Not wanting to lose the area’s only park, the North Idaho Skate Park Association began working with local businesses as well as the city council on a plan for a new park that would have multiple uses. The group’s commitment to civic engagement helped convince city leaders that a skate park is a vital part of the community, and a partnership was established.
“We are so appreciative, and what a pleasant experience to work with the City of Coeur d’Alene,” said Olsen. “They see the vision, understand the importance and see that it will elevate the community.”
While the old park was put together in pieces without a real flow, the new park was designed by a professional skate park design company, Evergreen Skate Parks. It is set up to be user friendly, challenging enough for the Tony Hawks of the world while still easy to navigate for those just getting into the sport. There is flow between the different features allowing riders to get creative with their lines and movements instead of going back and forth in a straight line like the previous park. A large bowl feature is the focal point, with the connecting park and street-style obstacles presenting additional challenges. The park is also set up to be conducive to different events with a large crescent area and sidewalk around it where a stage, tents or judges’ booth can be set up for competitions. It’s also very aesthetically pleasing to those passing by who aren’t skateboarders.
With a growing population of young families alongside empty nesters and recent retirees, the NISPA hopes that the new park will be a place that the late-teen and early-20s crowd can really rally behind.
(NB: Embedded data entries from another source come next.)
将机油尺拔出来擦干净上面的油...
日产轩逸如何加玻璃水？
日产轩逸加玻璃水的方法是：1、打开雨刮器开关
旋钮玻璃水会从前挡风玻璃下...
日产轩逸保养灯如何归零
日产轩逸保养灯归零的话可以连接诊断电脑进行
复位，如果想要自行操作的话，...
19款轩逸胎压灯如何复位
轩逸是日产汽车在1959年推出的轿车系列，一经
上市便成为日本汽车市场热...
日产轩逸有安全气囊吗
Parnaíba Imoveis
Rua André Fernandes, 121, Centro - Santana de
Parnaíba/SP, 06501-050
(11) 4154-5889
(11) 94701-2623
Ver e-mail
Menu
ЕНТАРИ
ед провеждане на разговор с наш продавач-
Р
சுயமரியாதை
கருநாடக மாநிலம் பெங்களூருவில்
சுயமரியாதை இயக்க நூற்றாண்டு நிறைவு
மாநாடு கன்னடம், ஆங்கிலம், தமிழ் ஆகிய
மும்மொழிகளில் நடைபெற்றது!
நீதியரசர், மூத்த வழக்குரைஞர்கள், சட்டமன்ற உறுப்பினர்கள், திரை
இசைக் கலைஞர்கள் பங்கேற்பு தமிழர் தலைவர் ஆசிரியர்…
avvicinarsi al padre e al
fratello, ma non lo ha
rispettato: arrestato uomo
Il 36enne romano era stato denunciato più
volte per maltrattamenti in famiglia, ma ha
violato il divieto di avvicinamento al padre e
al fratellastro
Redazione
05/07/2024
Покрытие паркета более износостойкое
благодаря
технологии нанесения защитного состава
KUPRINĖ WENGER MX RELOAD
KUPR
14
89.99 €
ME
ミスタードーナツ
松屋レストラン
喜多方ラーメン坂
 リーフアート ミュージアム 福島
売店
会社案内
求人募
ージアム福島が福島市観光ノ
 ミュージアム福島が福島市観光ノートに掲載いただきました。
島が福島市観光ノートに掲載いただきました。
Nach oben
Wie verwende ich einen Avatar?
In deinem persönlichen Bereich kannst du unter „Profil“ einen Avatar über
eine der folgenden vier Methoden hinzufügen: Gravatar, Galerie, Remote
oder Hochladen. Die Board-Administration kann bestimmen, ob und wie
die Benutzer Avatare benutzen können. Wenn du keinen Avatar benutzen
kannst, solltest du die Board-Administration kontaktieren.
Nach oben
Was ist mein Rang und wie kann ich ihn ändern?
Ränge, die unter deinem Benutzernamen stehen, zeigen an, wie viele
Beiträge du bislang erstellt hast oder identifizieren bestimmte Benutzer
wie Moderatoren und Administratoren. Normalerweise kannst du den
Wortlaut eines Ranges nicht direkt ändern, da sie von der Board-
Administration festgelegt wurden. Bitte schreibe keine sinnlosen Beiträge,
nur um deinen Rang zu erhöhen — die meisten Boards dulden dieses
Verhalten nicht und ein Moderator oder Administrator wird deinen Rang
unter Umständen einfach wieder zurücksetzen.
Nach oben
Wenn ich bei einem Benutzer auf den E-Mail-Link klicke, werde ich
“Skateboarding teaches you that when you fail you get back up again and again. It’s important for kids to get out there and help them find their own voice, especially if they are not traditional,” Olsen said.
The Skate Park is open to the public at no cost, and all are encouraged to attend the grand opening celebration on Saturday, October 6, sponsored by Raniel Diaz of Our Town CDA. Mayor Widmyer will be on hand for a ribbon cutting, and there will be local vendors, food trucks and Dutch Bros Coffee on site. There will be giveaways and raffles, and professional skateboarding legend Mike Vallely will be on hand to showcase his skills. A positive hip-hop group and three punk-rock bands will also be performing.
With the park open, a huge project is wrapped up for Olsen and NISPA, but that doesn’t mean they are just going to hit the pause button and call it a day.
“In the near future, we want to host more contests, more outreach programs and reach out to other communities around us, and that’s going to continue from here on out,” he said.